Appeal from Superior Court of King County. Docket No: 95-8-04077-4. Date filed: 11/21/95.
PER CURIAM. J.T. appeals his juvenile court conviction for attempted residential burglary. He argues that there was insufficient evidence supporting the court's finding that he intended to commit a crime as required under RCW 9A.52.025(1). We agree and reverse.
At around midnight, Georgene Allen was awakened by someone walking in her backyard. She looked out the window and saw J.T., her sons' friend. Allen told J.T. her sons were not home and that he should leave. J.T. said "okay". As Allen went back to her room, she heard J.T. banging on her son's back window. Allen called the police.
Within minutes, Officer Pritchard arrived. He saw J.T. trying to remove the outside window screen from the bedroom window. Pritchard apprehended J.T. as he attempted to run past him. J.T. was extremely intoxicated. Pritchard testified that, J.T. told him that he "had the right to break into this friend's room because his friend was over 18 and he had his permission . . . ."
J.T. testified that he drank heavily before going to the Allen's home because he was depressed about having to leave for boarding school the next day. He testified that he went to the Allen's home to "say good-bye to my friends and I was going to see if I could spend the night with them[.]" He could not remember removing the window screen.
To convict a person of attempted residential burglary, the State must prove a substantial step toward the commission of residential burglary. "A person is guilty of residential burglary if, with intent to commit a crime against a person or property therein, the person enters or remains unlawfully in a dwelling other than a vehicle." See RCW 9A.52.025.
J.T. argues that there was insufficient evidence from which the court could infer intent to commit a crime within Allen's home. We agree. The test of sufficiency of the evidence is whether, after viewing the evidence in the light most favorable to the prosecution, a rational trier of fact could have found the essential elements beyond a reasonable doubt. State v. Green, 94 Wash. 2d 216, 221, 616 P.2d 628 (1980).
The court's written findings reflect that the court's inference of intent rested solely on the fact that J.T. returned to the residence after being told to leave. The intent to commit a crime may be inferred if the defendant's conduct and surrounding facts and circumstances plainly indicate such an intent as a matter of logical probability. State v. Bergeron, 105 Wash. 2d 1, 4, 711 P.2d 1000 (1985). Intent may not be inferred from evidence that is "patently equivocal". See State v. Jackson, 112 Wash. 2d 867, 774 P.2d 1211 (1989)(inference cannot follow that there was intent to commit a crime within the building just by defendant's shattering of the window because evidence was consistent with two different interpretations; attempted burglary and malicious mischief). Here, J. T.'s conduct was equivocal.

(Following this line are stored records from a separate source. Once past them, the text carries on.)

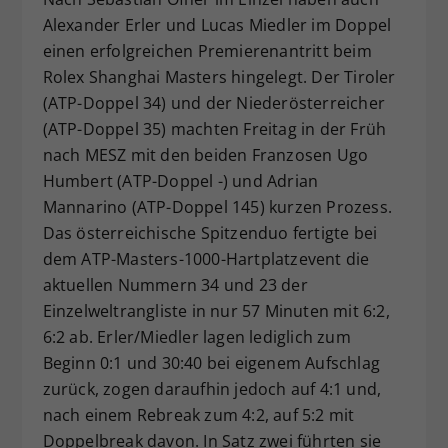
Dieser Wert speichert Ihre Consent-
Alexander Erler und Lucas Miedler im Doppel
Einstellungen. Unter anderem eine
einen erfolgreichen Premierenantritt beim
zufällig generierte ID, für die
Rolex Shanghai Masters hingelegt. Der Tiroler
Zweck
historische Speicherung Ihrer
(ATP-Doppel 34) und der Niederösterreicher
vorgenommen Einstellungen, falls der
(ATP-Doppel 35) machten Freitag in der Früh
Webseiten-Betreiber dies eingestellt
nach MESZ mit den beiden Franzosen Ugo
hat.
Humbert (ATP-Doppel -) und Adrian
Mannarino (ATP-Doppel 145) kurzen Prozess.
Das österreichische Spitzenduo fertigte bei
dem ATP-Masters-1000-Hartplatzevent die
aktuellen Nummern 34 und 23 der
Einzelweltrangliste in nur 57 Minuten mit 6:2,
6:2 ab. Erler/Miedler lagen lediglich zum
Beginn 0:1 und 30:40 bei eigenem Aufschlag
zurück, zogen daraufhin jedoch auf 4:1 und,
nach einem Rebreak zum 4:2, auf 5:2 mit
Doppelbreak davon. In Satz zwei führten sie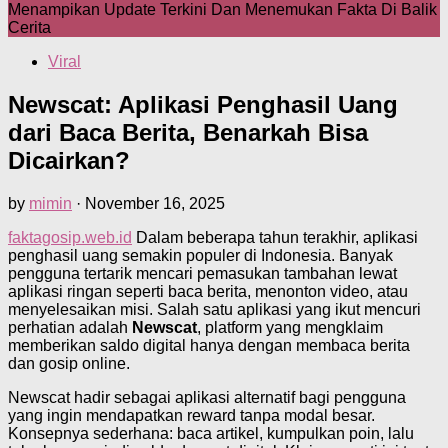
Menampikan Update Terkini Dan Menemukan Fakta Di Balik
Cerita
Viral
Newscat: Aplikasi Penghasil Uang
dari Baca Berita, Benarkah Bisa
Dicairkan?
by
mimin
·
November 16, 2025
faktagosip.web.id
Dalam beberapa tahun terakhir, aplikasi
penghasil uang semakin populer di Indonesia. Banyak
pengguna tertarik mencari pemasukan tambahan lewat
aplikasi ringan seperti baca berita, menonton video, atau
menyelesaikan misi. Salah satu aplikasi yang ikut mencuri
perhatian adalah
Newscat
, platform yang mengklaim
memberikan saldo digital hanya dengan membaca berita
dan gosip online.
Newscat hadir sebagai aplikasi alternatif bagi pengguna
yang ingin mendapatkan reward tanpa modal besar.
Konsepnya sederhana: baca artikel, kumpulkan poin, lalu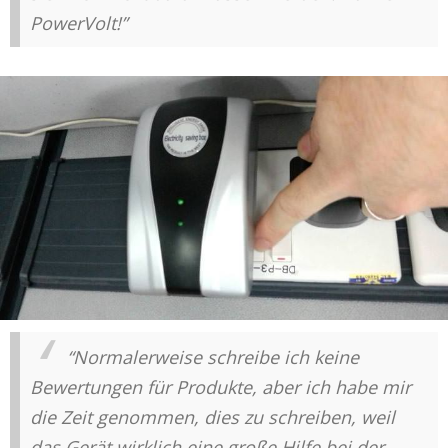
PowerVolt!”
“Normalerweise schreibe ich keine
Bewertungen für Produkte, aber ich habe mir
die Zeit genommen, dies zu schreiben, weil
das Gerät wirklich eine große Hilfe bei der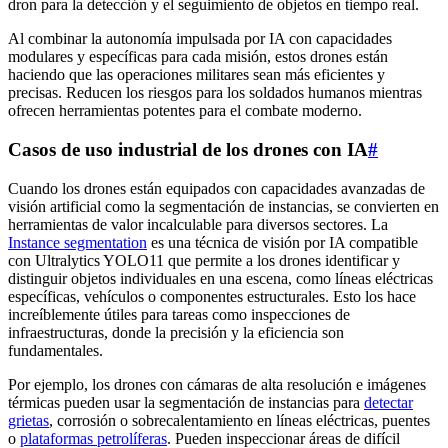
dron para la detección y el seguimiento de objetos en tiempo real.
Al combinar la autonomía impulsada por IA con capacidades
modulares y específicas para cada misión, estos drones están
haciendo que las operaciones militares sean más eficientes y
precisas. Reducen los riesgos para los soldados humanos mientras
ofrecen herramientas potentes para el combate moderno.
Casos de uso industrial de los drones con IA
#
Cuando los drones están equipados con capacidades avanzadas de
visión artificial como la segmentación de instancias, se convierten en
herramientas de valor incalculable para diversos sectores. La
Instance segmentation
es una técnica de visión por IA compatible
con Ultralytics YOLO11 que permite a los drones identificar y
distinguir objetos individuales en una escena, como líneas eléctricas
específicas, vehículos o componentes estructurales. Esto los hace
increíblemente útiles para tareas como inspecciones de
infraestructuras, donde la precisión y la eficiencia son
fundamentales.
Por ejemplo, los drones con cámaras de alta resolución e imágenes
térmicas pueden usar la segmentación de instancias para
detectar
grietas
, corrosión o sobrecalentamiento en líneas eléctricas, puentes
o
plataformas petrolíferas
. Pueden inspeccionar áreas de difícil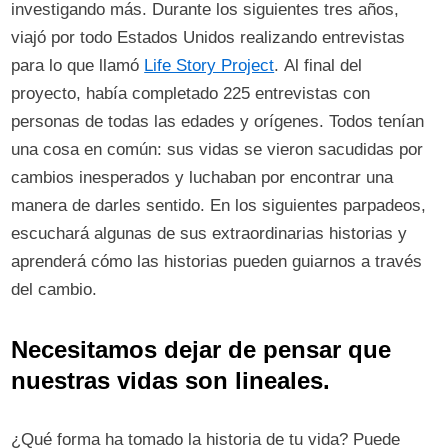
investigando más. Durante los siguientes tres años,
viajó por todo Estados Unidos realizando entrevistas
para lo que llamó
Life Story Project
. Al final del
proyecto, había completado 225 entrevistas con
personas de todas las edades y orígenes. Todos tenían
una cosa en común: sus vidas se vieron sacudidas por
cambios inesperados y luchaban por encontrar una
manera de darles sentido. En los siguientes parpadeos,
escuchará algunas de sus extraordinarias historias y
aprenderá cómo las historias pueden guiarnos a través
del cambio.
Necesitamos dejar de pensar que
nuestras vidas son lineales.
¿Qué forma ha tomado la historia de tu vida? Puede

The only direct evidence of J.T.'s intent came from J.T. himself. He stated that he was attempting to get into the home so that he could say good-bye to his friends. While there was sufficient evidence to satisfy the first element that J.T. attempted to unlawfully enter Allen's home, there was insufficient evidence to justify a finding beyond a reasonable doubt that he had the requisite intent to commit a crime in the house. As such, we reverse J.T.'s attempted residential burglary conviction.